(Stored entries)
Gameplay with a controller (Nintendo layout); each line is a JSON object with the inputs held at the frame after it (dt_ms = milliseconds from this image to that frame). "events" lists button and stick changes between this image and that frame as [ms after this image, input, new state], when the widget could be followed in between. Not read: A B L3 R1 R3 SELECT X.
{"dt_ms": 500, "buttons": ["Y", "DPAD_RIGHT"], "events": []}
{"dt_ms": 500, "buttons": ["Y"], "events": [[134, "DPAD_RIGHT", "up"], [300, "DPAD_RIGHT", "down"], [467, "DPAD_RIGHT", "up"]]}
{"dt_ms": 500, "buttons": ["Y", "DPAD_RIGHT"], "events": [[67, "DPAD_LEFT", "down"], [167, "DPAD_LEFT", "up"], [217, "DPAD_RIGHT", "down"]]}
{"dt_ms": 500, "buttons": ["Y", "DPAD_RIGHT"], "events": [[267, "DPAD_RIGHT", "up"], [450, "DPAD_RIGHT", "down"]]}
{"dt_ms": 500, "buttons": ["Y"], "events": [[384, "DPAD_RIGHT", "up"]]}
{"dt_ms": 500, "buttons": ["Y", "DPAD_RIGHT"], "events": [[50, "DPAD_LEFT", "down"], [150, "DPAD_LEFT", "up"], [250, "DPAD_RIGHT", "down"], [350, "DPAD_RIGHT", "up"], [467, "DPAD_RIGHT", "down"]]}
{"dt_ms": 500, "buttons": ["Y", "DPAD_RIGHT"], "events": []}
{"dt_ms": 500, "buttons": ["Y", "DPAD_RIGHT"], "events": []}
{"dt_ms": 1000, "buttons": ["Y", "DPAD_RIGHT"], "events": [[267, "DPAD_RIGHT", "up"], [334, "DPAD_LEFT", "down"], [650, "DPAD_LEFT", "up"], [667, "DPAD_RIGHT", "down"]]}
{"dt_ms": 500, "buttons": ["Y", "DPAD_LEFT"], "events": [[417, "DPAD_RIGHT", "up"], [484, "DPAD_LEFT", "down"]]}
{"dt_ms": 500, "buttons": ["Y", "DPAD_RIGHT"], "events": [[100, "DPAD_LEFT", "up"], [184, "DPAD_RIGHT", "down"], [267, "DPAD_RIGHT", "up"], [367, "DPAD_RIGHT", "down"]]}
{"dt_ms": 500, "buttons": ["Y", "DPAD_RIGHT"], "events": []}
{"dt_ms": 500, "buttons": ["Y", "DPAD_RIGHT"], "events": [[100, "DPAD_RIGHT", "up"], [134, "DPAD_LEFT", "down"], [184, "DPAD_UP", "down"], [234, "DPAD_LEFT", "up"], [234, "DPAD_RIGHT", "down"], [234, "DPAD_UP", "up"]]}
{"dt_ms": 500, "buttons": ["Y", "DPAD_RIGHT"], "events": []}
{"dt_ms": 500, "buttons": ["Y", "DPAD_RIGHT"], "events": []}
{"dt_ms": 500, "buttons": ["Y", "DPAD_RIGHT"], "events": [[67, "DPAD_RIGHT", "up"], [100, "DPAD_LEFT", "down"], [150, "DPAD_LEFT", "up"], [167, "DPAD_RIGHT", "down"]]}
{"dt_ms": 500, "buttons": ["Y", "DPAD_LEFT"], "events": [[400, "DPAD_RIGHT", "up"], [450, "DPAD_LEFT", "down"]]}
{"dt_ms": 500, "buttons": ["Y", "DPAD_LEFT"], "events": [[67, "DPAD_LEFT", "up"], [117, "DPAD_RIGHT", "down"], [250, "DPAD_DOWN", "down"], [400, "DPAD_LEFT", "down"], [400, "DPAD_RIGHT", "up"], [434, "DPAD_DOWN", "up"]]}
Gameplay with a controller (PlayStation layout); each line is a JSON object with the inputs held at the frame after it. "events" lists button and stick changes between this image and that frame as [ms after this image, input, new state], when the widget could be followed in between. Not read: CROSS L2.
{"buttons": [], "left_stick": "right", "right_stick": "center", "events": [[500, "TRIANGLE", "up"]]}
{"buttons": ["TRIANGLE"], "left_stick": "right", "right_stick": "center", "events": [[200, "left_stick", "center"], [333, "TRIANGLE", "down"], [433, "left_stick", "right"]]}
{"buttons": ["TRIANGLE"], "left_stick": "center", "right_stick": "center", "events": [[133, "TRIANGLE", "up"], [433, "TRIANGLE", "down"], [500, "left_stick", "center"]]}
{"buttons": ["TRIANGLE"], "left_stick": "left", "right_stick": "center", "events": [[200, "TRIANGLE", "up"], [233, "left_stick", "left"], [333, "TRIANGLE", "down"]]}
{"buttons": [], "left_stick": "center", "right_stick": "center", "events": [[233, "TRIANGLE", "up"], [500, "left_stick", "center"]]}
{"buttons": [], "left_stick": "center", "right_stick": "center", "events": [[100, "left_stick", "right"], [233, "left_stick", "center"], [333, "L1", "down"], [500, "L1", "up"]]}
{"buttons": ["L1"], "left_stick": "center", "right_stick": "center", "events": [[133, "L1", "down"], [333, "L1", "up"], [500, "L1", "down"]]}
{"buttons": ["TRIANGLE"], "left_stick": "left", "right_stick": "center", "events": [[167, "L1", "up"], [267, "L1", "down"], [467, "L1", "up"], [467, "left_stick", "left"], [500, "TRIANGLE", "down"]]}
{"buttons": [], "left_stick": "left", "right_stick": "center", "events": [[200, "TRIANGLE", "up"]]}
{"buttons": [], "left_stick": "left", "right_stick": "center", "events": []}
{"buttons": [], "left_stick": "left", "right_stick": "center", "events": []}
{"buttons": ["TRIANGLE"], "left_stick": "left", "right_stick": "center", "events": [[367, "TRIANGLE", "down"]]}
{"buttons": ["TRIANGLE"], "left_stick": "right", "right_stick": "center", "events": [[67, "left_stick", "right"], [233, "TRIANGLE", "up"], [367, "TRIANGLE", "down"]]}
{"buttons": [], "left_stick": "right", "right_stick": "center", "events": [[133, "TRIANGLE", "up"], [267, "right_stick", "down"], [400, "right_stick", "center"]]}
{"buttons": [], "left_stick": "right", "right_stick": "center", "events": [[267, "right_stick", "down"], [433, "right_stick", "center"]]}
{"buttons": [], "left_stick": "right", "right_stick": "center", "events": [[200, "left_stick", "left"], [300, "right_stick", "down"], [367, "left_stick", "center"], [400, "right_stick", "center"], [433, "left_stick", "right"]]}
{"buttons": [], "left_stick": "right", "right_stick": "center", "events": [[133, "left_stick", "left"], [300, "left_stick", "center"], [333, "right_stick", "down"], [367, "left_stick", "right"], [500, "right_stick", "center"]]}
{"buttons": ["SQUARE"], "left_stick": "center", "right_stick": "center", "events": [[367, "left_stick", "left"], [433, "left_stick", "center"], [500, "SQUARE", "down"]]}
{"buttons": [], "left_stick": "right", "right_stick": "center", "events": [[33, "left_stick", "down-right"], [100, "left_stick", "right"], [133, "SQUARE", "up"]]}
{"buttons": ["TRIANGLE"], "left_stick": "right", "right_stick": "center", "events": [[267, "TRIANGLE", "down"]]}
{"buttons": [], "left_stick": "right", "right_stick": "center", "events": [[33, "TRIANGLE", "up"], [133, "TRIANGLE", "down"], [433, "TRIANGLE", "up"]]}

### WORK INSTRUCTION
Please output the complete data exactly.

### RESULT FOR THIS TASK
Gameplay with a controller (Nintendo layout); each line is a JSON object with the inputs held at the frame after it (dt_ms = milliseconds from this image to that frame). "events" lists button and stick changes between this image and that frame as [ms after this image, input, new state], when the widget could be followed in between. Not read: A B L3 R1 R3 SELECT X.
{"dt_ms": 500, "buttons": ["Y", "DPAD_RIGHT"], "events": []}
{"dt_ms": 500, "buttons": ["Y"], "events": [[134, "DPAD_RIGHT", "up"], [300, "DPAD_RIGHT", "down"], [467, "DPAD_RIGHT", "up"]]}
{"dt_ms": 500, "buttons": ["Y", "DPAD_RIGHT"], "events": [[67, "DPAD_LEFT", "down"], [167, "DPAD_LEFT", "up"], [217, "DPAD_RIGHT", "down"]]}
{"dt_ms": 500, "buttons": ["Y", "DPAD_RIGHT"], "events": [[267, "DPAD_RIGHT", "up"], [450, "DPAD_RIGHT", "down"]]}
{"dt_ms": 500, "buttons": ["Y"], "events": [[384, "DPAD_RIGHT", "up"]]}
{"dt_ms": 500, "buttons": ["Y", "DPAD_RIGHT"], "events": [[50, "DPAD_LEFT", "down"], [150, "DPAD_LEFT", "up"], [250, "DPAD_RIGHT", "down"], [350, "DPAD_RIGHT", "up"], [467, "DPAD_RIGHT", "down"]]}
{"dt_ms": 500, "buttons": ["Y", "DPAD_RIGHT"], "events": []}
{"dt_ms": 500, "buttons": ["Y", "DPAD_RIGHT"], "events": []}
{"dt_ms": 1000, "buttons": ["Y", "DPAD_RIGHT"], "events": [[267, "DPAD_RIGHT", "up"], [334, "DPAD_LEFT", "down"], [650, "DPAD_LEFT", "up"], [667, "DPAD_RIGHT", "down"]]}
{"dt_ms": 500, "buttons": ["Y", "DPAD_LEFT"], "events": [[417, "DPAD_RIGHT", "up"], [484, "DPAD_LEFT", "down"]]}
{"dt_ms": 500, "buttons": ["Y", "DPAD_RIGHT"], "events": [[100, "DPAD_LEFT", "up"], [184, "DPAD_RIGHT", "down"], [267, "DPAD_RIGHT", "up"], [367, "DPAD_RIGHT", "down"]]}
{"dt_ms": 500, "buttons": ["Y", "DPAD_RIGHT"], "events": []}
{"dt_ms": 500, "buttons": ["Y", "DPAD_RIGHT"], "events": [[100, "DPAD_RIGHT", "up"], [134, "DPAD_LEFT", "down"], [184, "DPAD_UP", "down"], [234, "DPAD_LEFT", "up"], [234, "DPAD_RIGHT", "down"], [234, "DPAD_UP", "up"]]}
{"dt_ms": 500, "buttons": ["Y", "DPAD_RIGHT"], "events": []}
{"dt_ms": 500, "buttons": ["Y", "DPAD_RIGHT"], "events": []}
{"dt_ms": 500, "buttons": ["Y", "DPAD_RIGHT"], "events": [[67, "DPAD_RIGHT", "up"], [100, "DPAD_LEFT", "down"], [150, "DPAD_LEFT", "up"], [167, "DPAD_RIGHT", "down"]]}
{"dt_ms": 500, "buttons": ["Y", "DPAD_LEFT"], "events": [[400, "DPAD_RIGHT", "up"], [450, "DPAD_LEFT", "down"]]}
{"dt_ms": 500, "buttons": ["Y", "DPAD_LEFT"], "events": [[67, "DPAD_LEFT", "up"], [117, "DPAD_RIGHT", "down"], [250, "DPAD_DOWN", "down"], [400, "DPAD_LEFT", "down"], [400, "DPAD_RIGHT", "up"], [434, "DPAD_DOWN", "up"]]}
Gameplay with a controller (PlayStation layout); each line is a JSON object with the inputs held at the frame after it. "events" lists button and stick changes between this image and that frame as [ms after this image, input, new state], when the widget could be followed in between. Not read: CROSS L2.
{"buttons": [], "left_stick": "right", "right_stick": "center", "events": [[500, "TRIANGLE", "up"]]}
{"buttons": ["TRIANGLE"], "left_stick": "right", "right_stick": "center", "events": [[200, "left_stick", "center"], [333, "TRIANGLE", "down"], [433, "left_stick", "right"]]}
{"buttons": ["TRIANGLE"], "left_stick": "center", "right_stick": "center", "events": [[133, "TRIANGLE", "up"], [433, "TRIANGLE", "down"], [500, "left_stick", "center"]]}
{"buttons": ["TRIANGLE"], "left_stick": "left", "right_stick": "center", "events": [[200, "TRIANGLE", "up"], [233, "left_stick", "left"], [333, "TRIANGLE", "down"]]}
{"buttons": [], "left_stick": "center", "right_stick": "center", "events": [[233, "TRIANGLE", "up"], [500, "left_stick", "center"]]}
{"buttons": [], "left_stick": "center", "right_stick": "center", "events": [[100, "left_stick", "right"], [233, "left_stick", "center"], [333, "L1", "down"], [500, "L1", "up"]]}
{"buttons": ["L1"], "left_stick": "center", "right_stick": "center", "events": [[133, "L1", "down"], [333, "L1", "up"], [500, "L1", "down"]]}
{"buttons": ["TRIANGLE"], "left_stick": "left", "right_stick": "center", "events": [[167, "L1", "up"], [267, "L1", "down"], [467, "L1", "up"], [467, "left_stick", "left"], [500, "TRIANGLE", "down"]]}
{"buttons": [], "left_stick": "left", "right_stick": "center", "events": [[200, "TRIANGLE", "up"]]}
{"buttons": [], "left_stick": "left", "right_stick": "center", "events": []}
{"buttons": [], "left_stick": "left", "right_stick": "center", "events": []}
{"buttons": ["TRIANGLE"], "left_stick": "left", "right_stick": "center", "events": [[367, "TRIANGLE", "down"]]}
{"buttons": ["TRIANGLE"], "left_stick": "right", "right_stick": "center", "events": [[67, "left_stick", "right"], [233, "TRIANGLE", "up"], [367, "TRIANGLE", "down"]]}
{"buttons": [], "left_stick": "right", "right_stick": "center", "events": [[133, "TRIANGLE", "up"], [267, "right_stick", "down"], [400, "right_stick", "center"]]}
{"buttons": [], "left_stick": "right", "right_stick": "center", "events": [[267, "right_stick", "down"], [433, "right_stick", "center"]]}
{"buttons": [], "left_stick": "right", "right_stick": "center", "events": [[200, "left_stick", "left"], [300, "right_stick", "down"], [367, "left_stick", "center"], [400, "right_stick", "center"], [433, "left_stick", "right"]]}
{"buttons": [], "left_stick": "right", "right_stick": "center", "events": [[133, "left_stick", "left"], [300, "left_stick", "center"], [333, "right_stick", "down"], [367, "left_stick", "right"], [500, "right_stick", "center"]]}
{"buttons": ["SQUARE"], "left_stick": "center", "right_stick": "center", "events": [[367, "left_stick", "left"], [433, "left_stick", "center"], [500, "SQUARE", "down"]]}
{"buttons": [], "left_stick": "right", "right_stick": "center", "events": [[33, "left_stick", "down-right"], [100, "left_stick", "right"], [133, "SQUARE", "up"]]}
{"buttons": ["TRIANGLE"], "left_stick": "right", "right_stick": "center", "events": [[267, "TRIANGLE", "down"]]}
{"buttons": [], "left_stick": "right", "right_stick": "center", "events": [[33, "TRIANGLE", "up"], [133, "TRIANGLE", "down"], [433, "TRIANGLE", "up"]]}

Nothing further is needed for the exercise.